** Opening INPUT RECORDS block **

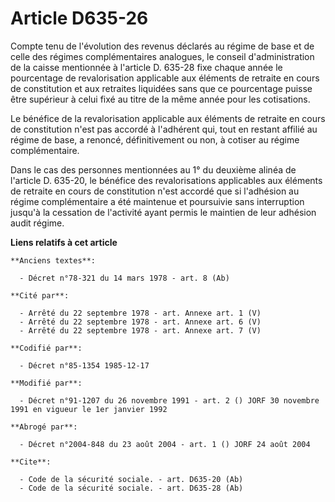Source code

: # Article D635-26

Compte tenu de l'évolution des revenus déclarés au régime de base et de celle des régimes complémentaires analogues, le
conseil d'administration de la caisse mentionnée à l'article D. 635-28 fixe chaque année le pourcentage de revalorisation
applicable aux éléments de retraite en cours de constitution et aux retraites liquidées sans que ce pourcentage puisse être
supérieur à celui fixé au titre de la même année pour les cotisations. 

Le bénéfice de la revalorisation applicable aux éléments de retraite en cours de constitution n'est pas accordé à l'adhérent
qui, tout en restant affilié au régime de base, a renoncé, définitivement ou non, à cotiser au régime complémentaire.

Dans le cas des personnes mentionnées au 1° du deuxième alinéa de l'article D. 635-20, le bénéfice des revalorisations
applicables aux éléments de retraite en cours de constitution n'est accordé que si l'adhésion au régime complémentaire a été
maintenue et poursuivie sans interruption jusqu'à la cessation de l'activité ayant permis le maintien de leur adhésion audit
régime.

**Liens relatifs à cet article**

	**Anciens textes**:

	  - Décret n°78-321 du 14 mars 1978 - art. 8 (Ab)

	**Cité par**:

	  - Arrêté du 22 septembre 1978 - art. Annexe art. 1 (V)
	  - Arrêté du 22 septembre 1978 - art. Annexe art. 6 (V)
	  - Arrêté du 22 septembre 1978 - art. Annexe art. 7 (V)

	**Codifié par**:

	  - Décret n°85-1354 1985-12-17

	**Modifié par**:

	  - Décret n°91-1207 du 26 novembre 1991 - art. 2 () JORF 30 novembre 1991 en vigueur le 1er janvier 1992

	**Abrogé par**:

	  - Décret n°2004-848 du 23 août 2004 - art. 1 () JORF 24 août 2004

	**Cite**:

	  - Code de la sécurité sociale. - art. D635-20 (Ab)
	  - Code de la sécurité sociale. - art. D635-28 (Ab)
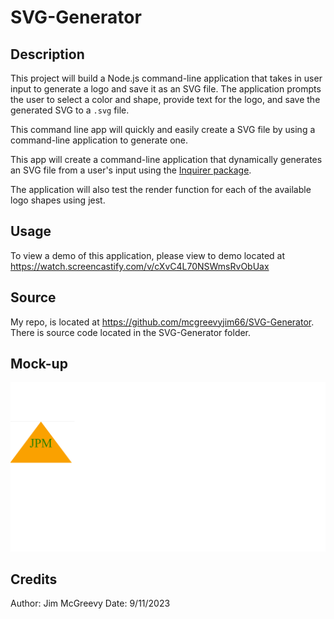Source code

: # SVG-Generator

## Description


This project will build a Node.js command-line application that takes in user input to generate a logo and save it as an SVG file. The application prompts the user to select a color and shape, provide text for the logo, and save the generated SVG to a `.svg` file.

This command line app will quickly and easily create a SVG file by using a command-line application to generate one. 

This app will create a command-line application that dynamically generates an SVG file from a user's input using the [Inquirer package](https://www.npmjs.com/package/inquirer/v/8.2.4).

The application will also test the render function for each of the available logo shapes using jest.

## Usage

To view a demo of this application, please view to demo located at  https://watch.screencastify.com/v/cXvC4L70NSWmsRvObUax

## Source

My repo, is located at <https://github.com/mcgreevyjim66/SVG-Generator>.
There is source code located in the SVG-Generator folder.

## Mock-up

![The SVG-Generator screen shot.](./assets/images/JPMsvgdemo.png)




## Credits

Author: Jim McGreevy
Date:   9/11/2023


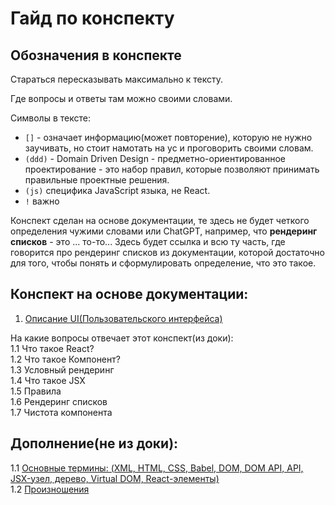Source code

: # Гайд по конспекту

## Обозначения в конспекте

Стараться пересказывать максимально к тексту.

Где вопросы и ответы там можно своими словами.

Символы в тексте:

- `[]` - означает информацию(может повторение), которую не нужно заучивать, но стоит намотать на ус и проговорить своими словам.
- `(ddd)` - Domain Driven Design - предметно-ориентированное проектирование - это набор правил, которые позволяют принимать правильные проектные решения.
- `(js)` специфика JavaScript языка, не React.
- `!` важно

Конспект сделан на основе документации, те здесь не будет четкого определения чужими словами или ChatGPT, например, что **рендеринг списков** - это ... то-то... Здесь будет ссылка и всю ту часть, где говорится про рендеринг списков из документации, которой достаточно для того, чтобы понять и сформулировать определение, что это такое.

## Конспект на основе документации:

1. [Описание UI(Пользовательского интерфейса)](/1_ui.md)

На какие вопросы отвечает этот конспект(из доки):\
1.1 Что такое React?\
1.2 Что такое Компонент?\
1.3 Условный рендеринг\
1.4 Что такое JSX\
1.5 Правила\
1.6 Рендеринг списков\
1.7 Чистота компонента

## Дополнение(не из доки):

1.1 [Основные термины: (XML, HTML, CSS, Babel, DOM, DOM API, API, JSX-узел, дерево, Virtual DOM, React-элементы)](/etc/terms.part1.md)\
1.2 [Произношения](/etc/engWords.part1.md)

** Closing INPUT RECORDS block **

When the word "using" turns up on a line of the material above, copy that line.

EXPECTED ANSWER →
This command line app will quickly and easily create a SVG file by using a command-line application to generate one. 
This app will create a command-line application that dynamically generates an SVG file from a user's input using the [Inquirer package](https://www.npmjs.com/package/inquirer/v/8.2.4).
The application will also test the render function for each of the available logo shapes using jest.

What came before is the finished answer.